[WHAT IS REQUIRED] Could you rewrite the records from the line with "collectors: B. Sparre" up to and including the line with "collectors: W. Palmer & O. Bryant", updating "locality" to "site" and leaving everything else in those lines unchanged? Give back only those lines.

Dataset items:

============================================================

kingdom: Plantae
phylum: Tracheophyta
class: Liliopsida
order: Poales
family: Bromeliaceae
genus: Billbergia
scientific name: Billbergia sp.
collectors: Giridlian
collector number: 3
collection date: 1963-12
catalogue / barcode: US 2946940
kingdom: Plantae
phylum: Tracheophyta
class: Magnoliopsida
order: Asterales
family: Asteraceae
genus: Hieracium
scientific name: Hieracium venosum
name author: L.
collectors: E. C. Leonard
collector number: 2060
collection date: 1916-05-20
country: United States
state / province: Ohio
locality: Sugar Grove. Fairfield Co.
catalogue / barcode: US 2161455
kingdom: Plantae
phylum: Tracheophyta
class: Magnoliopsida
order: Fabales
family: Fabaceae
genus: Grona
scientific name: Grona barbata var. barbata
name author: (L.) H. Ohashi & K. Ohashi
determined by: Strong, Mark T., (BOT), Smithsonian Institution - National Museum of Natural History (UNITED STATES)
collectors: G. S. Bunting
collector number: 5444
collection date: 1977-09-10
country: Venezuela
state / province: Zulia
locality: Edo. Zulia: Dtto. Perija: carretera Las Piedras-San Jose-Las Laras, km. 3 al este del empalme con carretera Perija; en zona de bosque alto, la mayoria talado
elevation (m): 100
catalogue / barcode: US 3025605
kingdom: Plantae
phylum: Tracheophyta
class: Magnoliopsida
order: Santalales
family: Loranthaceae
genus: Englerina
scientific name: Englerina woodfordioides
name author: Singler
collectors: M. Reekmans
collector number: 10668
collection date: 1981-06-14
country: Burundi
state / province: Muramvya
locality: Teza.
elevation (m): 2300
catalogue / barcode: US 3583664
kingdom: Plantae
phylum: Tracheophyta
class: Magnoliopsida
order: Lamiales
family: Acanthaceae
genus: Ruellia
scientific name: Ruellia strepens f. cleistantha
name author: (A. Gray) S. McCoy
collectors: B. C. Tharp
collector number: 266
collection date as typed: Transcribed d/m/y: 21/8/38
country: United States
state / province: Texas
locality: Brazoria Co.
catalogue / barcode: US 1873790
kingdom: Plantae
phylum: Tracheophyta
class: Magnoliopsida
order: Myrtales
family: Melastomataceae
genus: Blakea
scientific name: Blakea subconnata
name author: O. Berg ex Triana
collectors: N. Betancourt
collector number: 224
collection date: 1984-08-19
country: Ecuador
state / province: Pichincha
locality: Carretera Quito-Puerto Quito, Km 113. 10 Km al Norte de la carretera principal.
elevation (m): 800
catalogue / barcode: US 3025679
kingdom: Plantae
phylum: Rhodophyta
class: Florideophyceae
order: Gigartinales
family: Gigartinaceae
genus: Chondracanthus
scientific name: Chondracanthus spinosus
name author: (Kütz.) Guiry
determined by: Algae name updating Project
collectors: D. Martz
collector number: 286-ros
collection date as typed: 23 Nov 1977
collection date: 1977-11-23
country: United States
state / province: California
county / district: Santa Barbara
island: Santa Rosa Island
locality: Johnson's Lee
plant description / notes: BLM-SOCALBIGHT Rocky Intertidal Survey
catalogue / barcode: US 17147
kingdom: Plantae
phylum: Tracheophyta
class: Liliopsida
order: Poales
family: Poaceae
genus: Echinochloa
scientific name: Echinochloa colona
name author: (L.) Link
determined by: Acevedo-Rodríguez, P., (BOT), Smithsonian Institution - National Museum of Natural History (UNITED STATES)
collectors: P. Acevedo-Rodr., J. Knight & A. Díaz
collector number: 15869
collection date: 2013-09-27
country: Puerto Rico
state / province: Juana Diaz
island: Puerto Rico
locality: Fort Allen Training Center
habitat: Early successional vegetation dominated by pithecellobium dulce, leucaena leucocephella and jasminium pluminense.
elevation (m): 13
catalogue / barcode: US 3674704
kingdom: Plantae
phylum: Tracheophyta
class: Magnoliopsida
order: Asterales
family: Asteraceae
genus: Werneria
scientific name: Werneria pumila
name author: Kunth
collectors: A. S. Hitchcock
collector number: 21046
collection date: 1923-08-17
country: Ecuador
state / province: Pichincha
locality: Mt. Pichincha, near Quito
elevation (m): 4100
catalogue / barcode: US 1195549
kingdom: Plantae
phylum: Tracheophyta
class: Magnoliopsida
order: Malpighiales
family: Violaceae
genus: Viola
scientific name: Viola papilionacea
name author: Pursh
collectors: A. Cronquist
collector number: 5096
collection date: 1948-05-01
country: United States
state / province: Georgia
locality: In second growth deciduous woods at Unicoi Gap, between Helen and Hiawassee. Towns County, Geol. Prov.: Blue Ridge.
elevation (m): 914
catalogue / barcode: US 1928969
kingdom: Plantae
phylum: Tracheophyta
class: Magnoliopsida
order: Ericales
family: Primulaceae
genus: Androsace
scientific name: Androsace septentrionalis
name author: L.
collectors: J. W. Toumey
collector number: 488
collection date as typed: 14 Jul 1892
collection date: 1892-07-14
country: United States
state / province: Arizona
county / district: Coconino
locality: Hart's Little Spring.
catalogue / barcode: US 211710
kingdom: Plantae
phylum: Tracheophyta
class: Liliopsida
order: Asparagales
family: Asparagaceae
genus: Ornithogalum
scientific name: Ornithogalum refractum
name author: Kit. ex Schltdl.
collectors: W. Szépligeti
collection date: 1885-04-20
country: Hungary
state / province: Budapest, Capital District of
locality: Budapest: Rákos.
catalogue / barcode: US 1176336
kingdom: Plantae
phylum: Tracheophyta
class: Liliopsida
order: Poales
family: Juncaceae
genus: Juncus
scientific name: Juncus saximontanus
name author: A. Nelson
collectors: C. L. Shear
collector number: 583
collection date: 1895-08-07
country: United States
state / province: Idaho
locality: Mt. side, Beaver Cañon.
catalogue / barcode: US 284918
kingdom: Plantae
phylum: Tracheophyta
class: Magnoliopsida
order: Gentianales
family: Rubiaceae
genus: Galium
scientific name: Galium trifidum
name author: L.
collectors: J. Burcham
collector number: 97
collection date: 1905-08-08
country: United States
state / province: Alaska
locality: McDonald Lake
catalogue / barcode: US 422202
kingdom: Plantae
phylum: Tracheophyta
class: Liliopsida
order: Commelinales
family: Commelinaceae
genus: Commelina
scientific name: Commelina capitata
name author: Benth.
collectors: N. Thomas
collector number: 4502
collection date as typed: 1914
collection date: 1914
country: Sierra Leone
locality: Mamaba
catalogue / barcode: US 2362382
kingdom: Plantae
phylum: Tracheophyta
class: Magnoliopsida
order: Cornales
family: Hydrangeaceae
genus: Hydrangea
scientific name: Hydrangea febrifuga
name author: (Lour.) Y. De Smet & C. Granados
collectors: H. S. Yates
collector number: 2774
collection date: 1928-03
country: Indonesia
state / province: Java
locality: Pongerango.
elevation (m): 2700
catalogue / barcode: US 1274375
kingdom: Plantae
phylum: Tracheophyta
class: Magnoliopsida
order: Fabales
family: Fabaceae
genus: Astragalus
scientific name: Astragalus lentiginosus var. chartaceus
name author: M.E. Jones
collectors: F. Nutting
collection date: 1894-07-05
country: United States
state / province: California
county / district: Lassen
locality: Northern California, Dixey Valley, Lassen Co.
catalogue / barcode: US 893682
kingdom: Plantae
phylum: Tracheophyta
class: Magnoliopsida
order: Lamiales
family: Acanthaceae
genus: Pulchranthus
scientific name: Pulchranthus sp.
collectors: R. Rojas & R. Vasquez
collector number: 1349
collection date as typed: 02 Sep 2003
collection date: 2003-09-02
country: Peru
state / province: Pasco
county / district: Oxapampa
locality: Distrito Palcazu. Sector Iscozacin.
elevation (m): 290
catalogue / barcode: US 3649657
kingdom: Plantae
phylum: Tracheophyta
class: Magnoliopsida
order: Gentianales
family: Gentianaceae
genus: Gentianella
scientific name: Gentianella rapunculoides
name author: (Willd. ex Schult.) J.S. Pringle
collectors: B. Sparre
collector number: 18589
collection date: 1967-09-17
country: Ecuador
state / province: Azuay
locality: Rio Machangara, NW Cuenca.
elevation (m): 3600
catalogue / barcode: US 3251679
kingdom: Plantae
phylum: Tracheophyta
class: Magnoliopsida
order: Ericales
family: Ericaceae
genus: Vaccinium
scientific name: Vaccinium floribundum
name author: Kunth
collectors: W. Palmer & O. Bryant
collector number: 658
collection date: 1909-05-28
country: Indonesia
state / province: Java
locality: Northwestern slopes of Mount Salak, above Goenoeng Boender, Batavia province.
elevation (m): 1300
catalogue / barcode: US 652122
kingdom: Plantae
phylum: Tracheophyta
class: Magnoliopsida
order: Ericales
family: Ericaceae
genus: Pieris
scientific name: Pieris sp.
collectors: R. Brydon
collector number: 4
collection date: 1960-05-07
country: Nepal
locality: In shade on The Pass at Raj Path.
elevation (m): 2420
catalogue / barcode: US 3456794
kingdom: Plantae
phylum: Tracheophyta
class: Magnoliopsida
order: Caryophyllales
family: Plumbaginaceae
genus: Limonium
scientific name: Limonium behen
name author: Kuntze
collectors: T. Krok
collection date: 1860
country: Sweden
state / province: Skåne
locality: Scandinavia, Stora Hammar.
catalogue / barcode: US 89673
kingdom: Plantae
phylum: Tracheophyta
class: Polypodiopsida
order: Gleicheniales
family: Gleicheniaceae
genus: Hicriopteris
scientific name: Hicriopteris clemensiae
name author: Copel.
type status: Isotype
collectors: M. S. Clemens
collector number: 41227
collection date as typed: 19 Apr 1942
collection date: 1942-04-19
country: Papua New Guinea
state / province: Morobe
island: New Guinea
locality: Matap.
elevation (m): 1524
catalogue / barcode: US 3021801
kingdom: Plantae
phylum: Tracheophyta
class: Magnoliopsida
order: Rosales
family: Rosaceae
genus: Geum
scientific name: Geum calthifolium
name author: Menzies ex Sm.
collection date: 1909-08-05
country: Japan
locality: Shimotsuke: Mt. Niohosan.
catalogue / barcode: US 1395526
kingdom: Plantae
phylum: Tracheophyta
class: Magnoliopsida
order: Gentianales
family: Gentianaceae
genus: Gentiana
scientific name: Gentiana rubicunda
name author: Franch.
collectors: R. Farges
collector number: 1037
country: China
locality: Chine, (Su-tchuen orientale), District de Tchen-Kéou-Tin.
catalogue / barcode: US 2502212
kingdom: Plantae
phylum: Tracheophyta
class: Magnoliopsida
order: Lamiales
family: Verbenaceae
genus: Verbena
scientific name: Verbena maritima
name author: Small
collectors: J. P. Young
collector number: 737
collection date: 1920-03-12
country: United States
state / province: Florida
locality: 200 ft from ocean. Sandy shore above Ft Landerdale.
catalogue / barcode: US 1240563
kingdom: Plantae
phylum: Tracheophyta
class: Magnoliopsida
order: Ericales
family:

============================================================

[EXERCISE OUTPUT]
collectors: B. Sparre
collector number: 18589
collection date: 1967-09-17
country: Ecuador
state / province: Azuay
site: Rio Machangara, NW Cuenca.
elevation (m): 3600
catalogue / barcode: US 3251679
kingdom: Plantae
phylum: Tracheophyta
class: Magnoliopsida
order: Ericales
family: Ericaceae
genus: Vaccinium
scientific name: Vaccinium floribundum
name author: Kunth
collectors: W. Palmer & O. Bryant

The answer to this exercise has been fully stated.